How to complete this task ->
Please show every line from the entries that carries the word "door".

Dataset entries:
----------

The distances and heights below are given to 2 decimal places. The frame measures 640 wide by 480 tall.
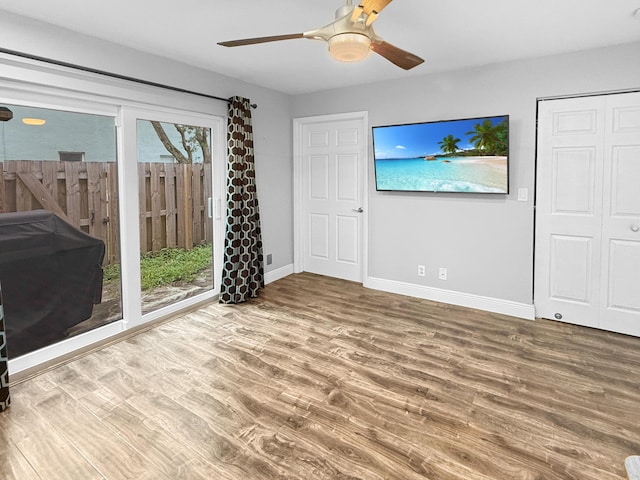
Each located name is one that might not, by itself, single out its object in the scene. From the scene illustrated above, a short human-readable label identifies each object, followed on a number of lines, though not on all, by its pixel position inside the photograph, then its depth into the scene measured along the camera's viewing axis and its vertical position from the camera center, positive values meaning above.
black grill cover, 2.68 -0.41
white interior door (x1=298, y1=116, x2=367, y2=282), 4.78 +0.31
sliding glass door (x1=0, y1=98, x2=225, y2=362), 2.70 +0.02
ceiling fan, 1.82 +0.93
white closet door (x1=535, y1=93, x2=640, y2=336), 3.23 +0.04
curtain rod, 2.50 +1.12
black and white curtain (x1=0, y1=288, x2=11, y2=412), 2.29 -0.90
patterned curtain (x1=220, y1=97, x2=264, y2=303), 4.06 +0.11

----------

Response to the task ->
white interior door (x1=298, y1=116, x2=367, y2=282), 4.78 +0.31
sliding glass door (x1=0, y1=98, x2=225, y2=362), 2.70 +0.02
white closet door (x1=535, y1=93, x2=640, y2=336), 3.23 +0.04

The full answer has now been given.